[Dataset entries]
*** Begin section ***

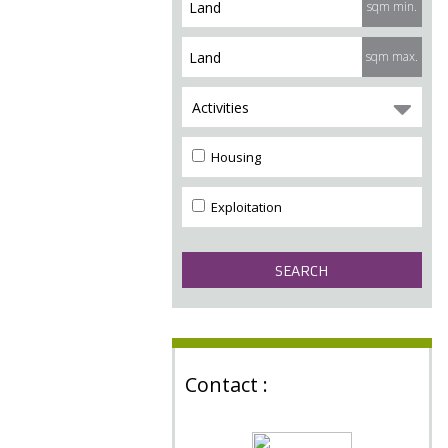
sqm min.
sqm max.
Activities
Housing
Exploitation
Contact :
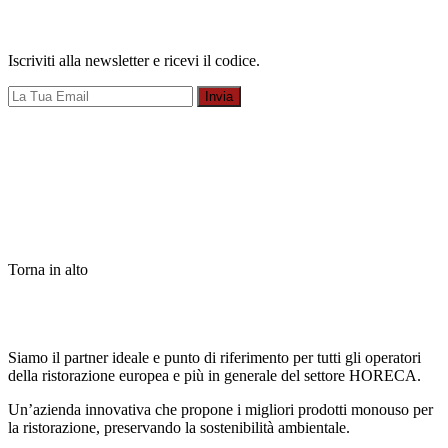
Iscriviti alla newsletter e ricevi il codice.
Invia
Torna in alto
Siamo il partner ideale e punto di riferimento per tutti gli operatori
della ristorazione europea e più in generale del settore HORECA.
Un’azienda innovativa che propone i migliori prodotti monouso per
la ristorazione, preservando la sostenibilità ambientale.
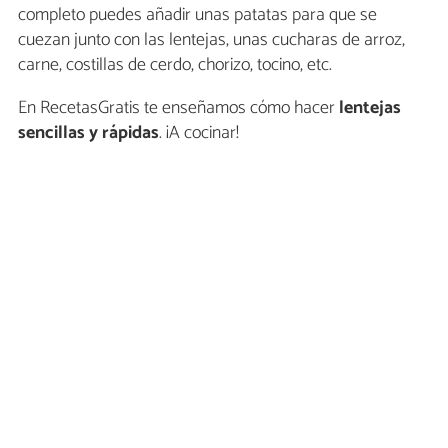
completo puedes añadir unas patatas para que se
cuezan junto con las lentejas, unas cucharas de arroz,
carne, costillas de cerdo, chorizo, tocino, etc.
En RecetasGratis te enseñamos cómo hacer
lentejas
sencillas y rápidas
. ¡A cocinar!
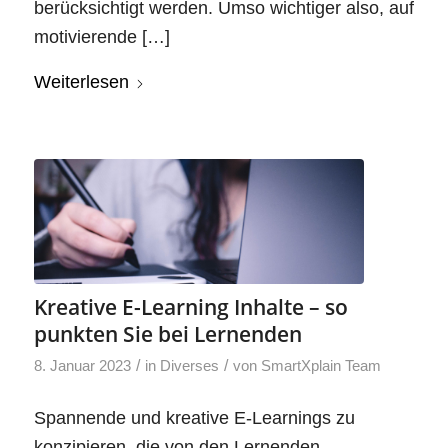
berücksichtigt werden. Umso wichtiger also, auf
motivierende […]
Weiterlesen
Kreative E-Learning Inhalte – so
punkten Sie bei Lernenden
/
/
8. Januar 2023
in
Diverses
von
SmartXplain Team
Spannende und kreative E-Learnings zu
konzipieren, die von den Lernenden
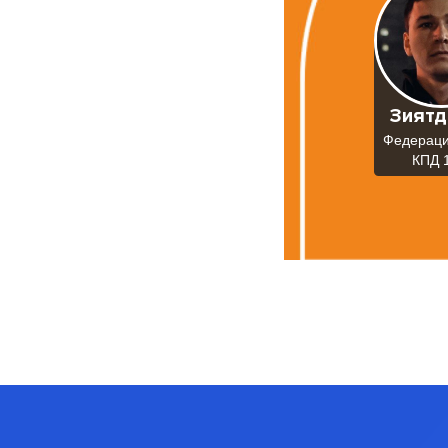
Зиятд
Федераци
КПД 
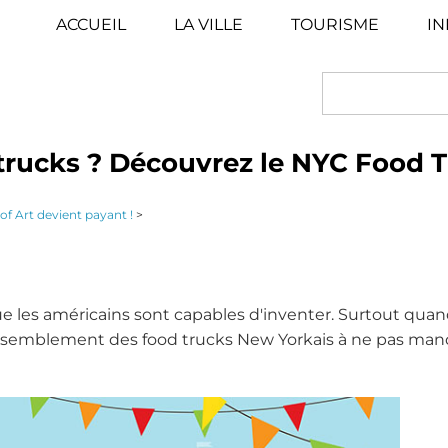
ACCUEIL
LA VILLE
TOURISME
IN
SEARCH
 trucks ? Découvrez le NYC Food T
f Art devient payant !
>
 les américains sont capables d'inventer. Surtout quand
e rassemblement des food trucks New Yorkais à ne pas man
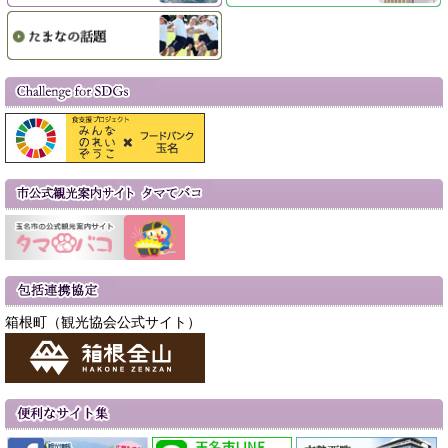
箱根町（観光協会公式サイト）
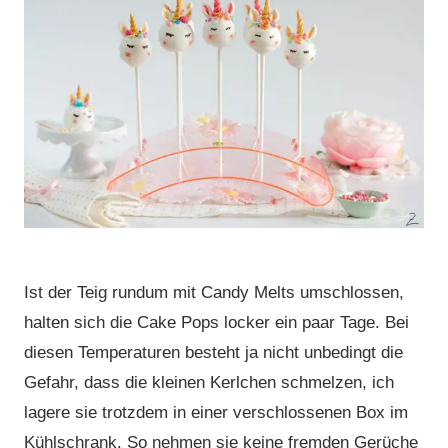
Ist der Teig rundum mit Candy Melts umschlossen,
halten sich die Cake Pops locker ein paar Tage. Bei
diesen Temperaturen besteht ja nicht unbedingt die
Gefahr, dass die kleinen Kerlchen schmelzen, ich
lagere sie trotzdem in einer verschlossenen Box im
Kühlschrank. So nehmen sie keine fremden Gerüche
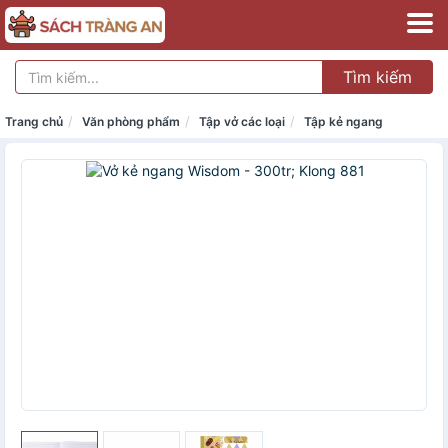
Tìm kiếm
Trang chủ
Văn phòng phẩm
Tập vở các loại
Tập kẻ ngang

*** End section ***

## What this task involves
Convert the text lines from all of the entries above into a single numbered list, omitting any blank lines. Leave the pictures out of the answer.

## Result of the task
1. sqm min.
2. sqm max.
3. Activities
4. Housing
5. Exploitation
6. Contact :
7. Iscriviti alla newsletter e ricevi il codice.
8. Invia
9. Torna in alto
10. Siamo il partner ideale e punto di riferimento per tutti gli operatori
11. della ristorazione europea e più in generale del settore HORECA.
12. Un’azienda innovativa che propone i migliori prodotti monouso per
13. la ristorazione, preservando la sostenibilità ambientale.
14. completo puedes añadir unas patatas para que se
15. cuezan junto con las lentejas, unas cucharas de arroz,
16. carne, costillas de cerdo, chorizo, tocino, etc.
17. En RecetasGratis te enseñamos cómo hacer
18. lentejas
19. sencillas y rápidas
20. . ¡A cocinar!
21. berücksichtigt werden. Umso wichtiger also, auf
22. motivierende […]
23. Weiterlesen
24. Kreative E-Learning Inhalte – so
25. punkten Sie bei Lernenden
26. /
27. /
28. 8. Januar 2023
29. in
30. Diverses
31. von
32. SmartXplain Team
33. Spannende und kreative E-Learnings zu
34. konzipieren, die von den Lernenden
35. Зиятд
36. Федераци
37. КПД 
38. ACCUEIL
39. LA VILLE
40. TOURISME
41. IN
42. SEARCH
43.  trucks ? Découvrez le NYC Food T
44. f Art devient payant !
45. >
46.  les américains sont capables d'inventer. Surtout quand
47. e rassemblement des food trucks New Yorkais à ne pas man
48. 箱根町（観光協会公式サイト）
49. Ist der Teig rundum mit Candy Melts umschlossen,
50. halten sich die Cake Pops locker ein paar Tage. Bei
51. diesen Temperaturen besteht ja nicht unbedingt die
52. Gefahr, dass die kleinen Kerlchen schmelzen, ich
53. lagere sie trotzdem in einer verschlossenen Box im
54. Kühlschrank. So nehmen sie keine fremden Gerüche
55. Tìm kiếm
56. Trang chủ
57. Văn phòng phẩm
58. Tập vở các loại
59. Tập kẻ ngang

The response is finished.